After considering running for Mayor of Johannesburg under a different party banner, Mashaba launched the new political party, ActionSA, on 29 August 2020. Mashaba claimed that the funding for the party came "from my own pocket, & supporters on the ground" but this has never been verified and it appears to be contradictory. In 2021 it was revealed that in the first quarter of the year ActionSA had received more than R3.3 million in funding from donors above the threshold of R100,000, of which only R121,490 was from Mashaba's company Black Like Me and R2.5million came from the Israeli-South African businessman Martin Moshal. In the second quarter of 2021 the party received a further large donation of R5million from Moshal and three donations totalling R10million from members of the Oppenheimer family.

IEC records show that amongst South Africa's party leaders, Mashaba has invested the most money towards his own party after pumping millions behind ActionSA.

After Russia invaded Ukraine in February 2022, Mashaba criticized the ruling ANC party for refusing to cut ties with Russia.

After the 2024 elections ActionSA announced that Mashaba would not be going to parliament, and that he would be focusing on building the party ahead of the next local elections.

In a press conference Mashaba said he did not need the salary of a member of parliament as he is privileged and his family can take care of him, he further elaborated that he would rather be focusing on teaching South Africans on the danger of politics of identity. After the election, the results "scared" him because people voted based on identity.

== Public profile ==
=== Allegations of xenophobia ===

Mashaba has made numerous public comments and actions that have been considered xenophobic and linked to incidence of xenophobic attacks and anti-immigrant sentiment. He has said South Africa has "nothing to apologise for" in reference to xenophobic violence occurring during his tenure as Johannesburg mayor. It is said that Mashaba leaves a xenophobic legacy and Mashaba may have been responsible for igniting a wave of xenophobic rhetoric in South African politics. Mashaba is reported to have attended a sensitivity program on diversity by the Human Rights Commission.

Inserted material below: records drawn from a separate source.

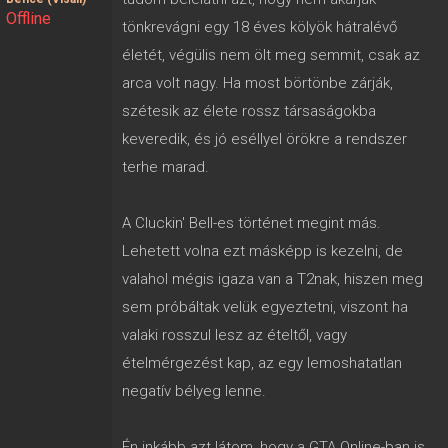
Offline
tönkrevágni egy 18 éves kölyök hátralévő
életét, végülis nem ölt meg semmit, csak az
arca volt nagy. Ha most börtönbe zárják,
szétesik az élete rossz társaságokba
keveredik, és jó eséllyel örökre a rendszer
terhe marad.
A Cluckin' Bell-es történet megint más.
Lehetett volna ezt másképp is kezelni, de
valahol mégis igaza van a T2nak, hiszen meg
sem próbáltak velük egyeztetni, viszont ha
valaki rosszul lesz az ételtől, vagy
ételmérgezést kap, az egy lemoshatatlan
negatív bélyeg lenne.
Én inkább azt látom, hogy a GTA Online-ban is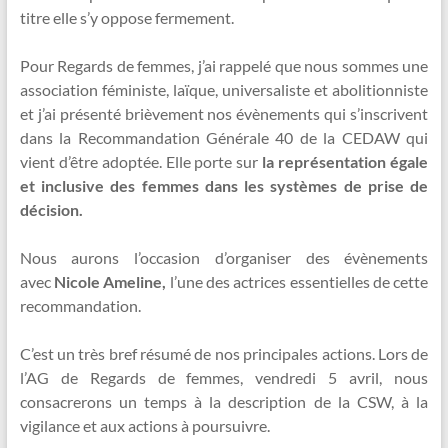
titre elle s’y oppose fermement.
Pour Regards de femmes, j’ai rappelé que nous sommes une
association féministe, laïque, universaliste et abolitionniste
et j’ai présenté brièvement nos évènements qui s’inscrivent
dans la Recommandation Générale 40 de la CEDAW qui
vient d’être adoptée. Elle porte sur
la représentation égale
et inclusive des femmes dans les systèmes de prise de
décision.
Nous aurons l’occasion d’organiser des évènements
avec
Nicole Ameline,
l’une des actrices essentielles de cette
recommandation.
C’est un très bref résumé de nos principales actions. Lors de
l’AG de Regards de femmes, vendredi 5 avril, nous
consacrerons un temps à la description de la CSW, à la
vigilance et aux actions à poursuivre.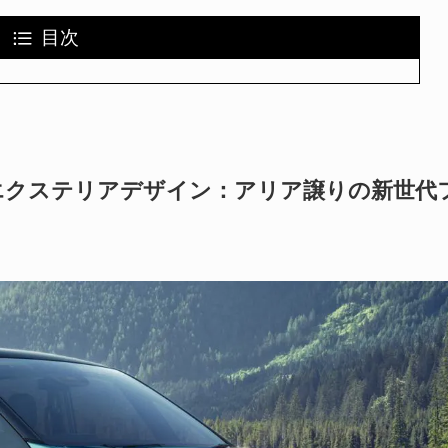
目次
 エクステリアデザイン：アリア譲りの新世代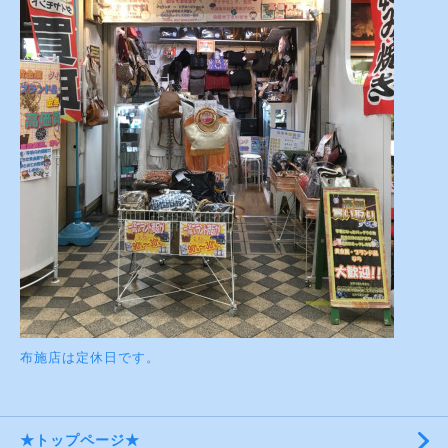
布施店は定休日です。
★トップページ★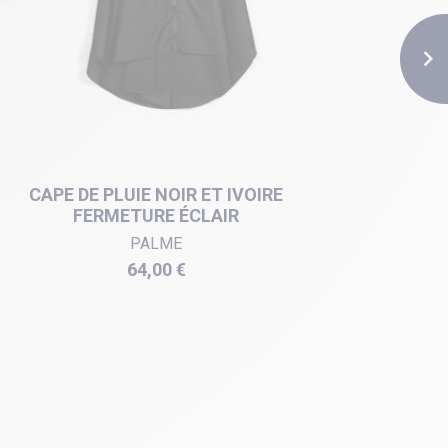

CAPE DE PLUIE NOIR ET IVOIRE
PONC
FERMETURE ÉCLAIR
PALME
Prix
64,00 €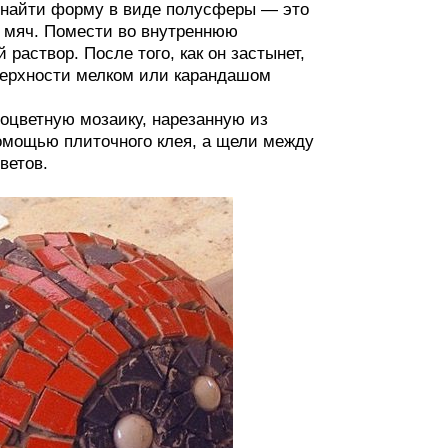
о найти форму в виде полусферы — это
 мяч. Помести во внутреннюю
аствор. После того, как он застынет,
оверхности мелком или карандашом
оцветную мозаику, нарезанную из
помощью плиточного клея, а щели между
ветов.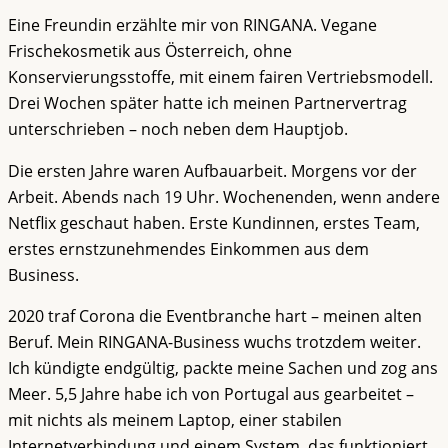
Eine Freundin erzählte mir von RINGANA. Vegane
Frischekosmetik aus Österreich, ohne
Konservierungsstoffe, mit einem fairen Vertriebsmodell.
Drei Wochen später hatte ich meinen Partnervertrag
unterschrieben – noch neben dem Hauptjob.
Die ersten Jahre waren Aufbauarbeit. Morgens vor der
Arbeit. Abends nach 19 Uhr. Wochenenden, wenn andere
Netflix geschaut haben. Erste Kundinnen, erstes Team,
erstes ernstzunehmendes Einkommen aus dem
Business.
2020 traf Corona die Eventbranche hart – meinen alten
Beruf. Mein RINGANA-Business wuchs trotzdem weiter.
Ich kündigte endgültig, packte meine Sachen und zog ans
Meer. 5,5 Jahre habe ich von Portugal aus gearbeitet –
mit nichts als meinem Laptop, einer stabilen
Internetverbindung und einem System, das funktioniert.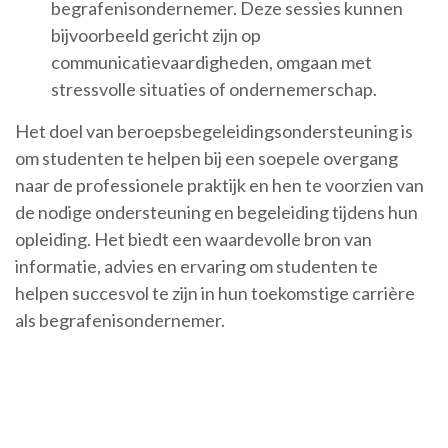
begrafenisondernemer. Deze sessies kunnen
bijvoorbeeld gericht zijn op
communicatievaardigheden, omgaan met
stressvolle situaties of ondernemerschap.
Het doel van beroepsbegeleidingsondersteuning is
om studenten te helpen bij een soepele overgang
naar de professionele praktijk en hen te voorzien van
de nodige ondersteuning en begeleiding tijdens hun
opleiding. Het biedt een waardevolle bron van
informatie, advies en ervaring om studenten te
helpen succesvol te zijn in hun toekomstige carrière
als begrafenisondernemer.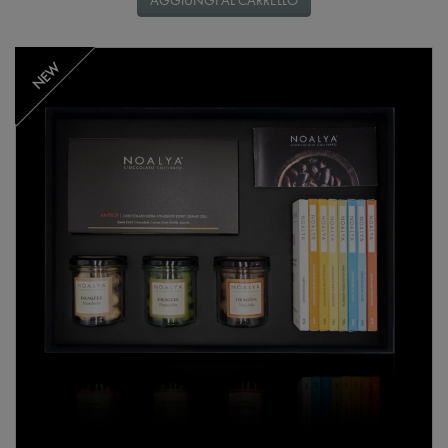
AGGIUNGI AL CARRELLO
NEW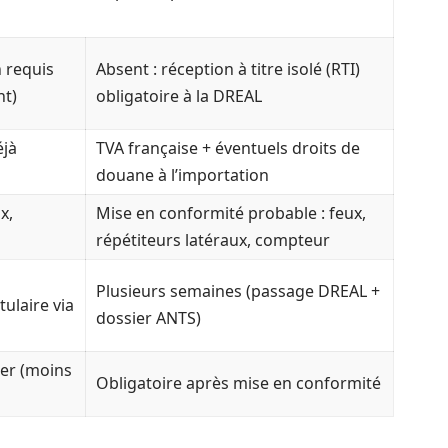
n requis
Absent : réception à titre isolé (RTI)
nt)
obligatoire à la DREAL
éjà
TVA française + éventuels droits de
douane à l’importation
x,
Mise en conformité probable : feux,
répétiteurs latéraux, compteur
Plusieurs semaines (passage DREAL +
ulaire via
dossier ANTS)
ser (moins
Obligatoire après mise en conformité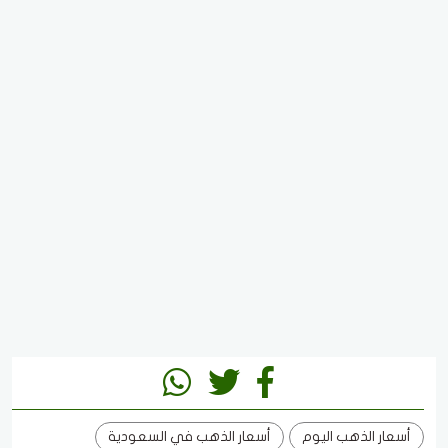
أسعار الذهب اليوم
أسعار الذهب في السعودية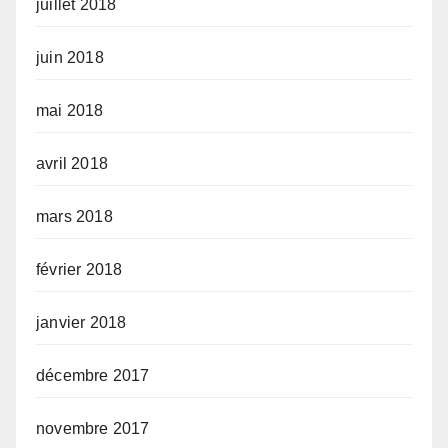
juillet 2018
juin 2018
mai 2018
avril 2018
mars 2018
février 2018
janvier 2018
décembre 2017
novembre 2017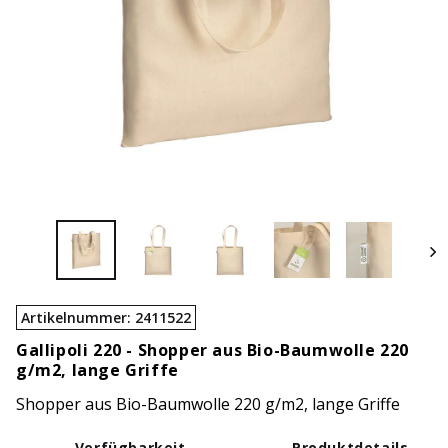
Artikelnummer
:
2411522
Gallipoli 220 -
Shopper aus Bio-Baumwolle 220
g/m2, lange Griffe
Shopper aus Bio-Baumwolle 220 g/m2, lange Griffe
Verfügbarkeit
Produktdetails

===Support for death penalty===
Mashaba is in support of the reintroduction of the death penalty in South Africa but only for rape and murder.

=== Authoritarian states ===
Mashaba has repeatedly expressed his admiration for Rwanda, which he has described as a "shining example of what is possible".

=== Affirmative action ===
Before becoming a politician Mashaba called for the abolition of all race-based legislation.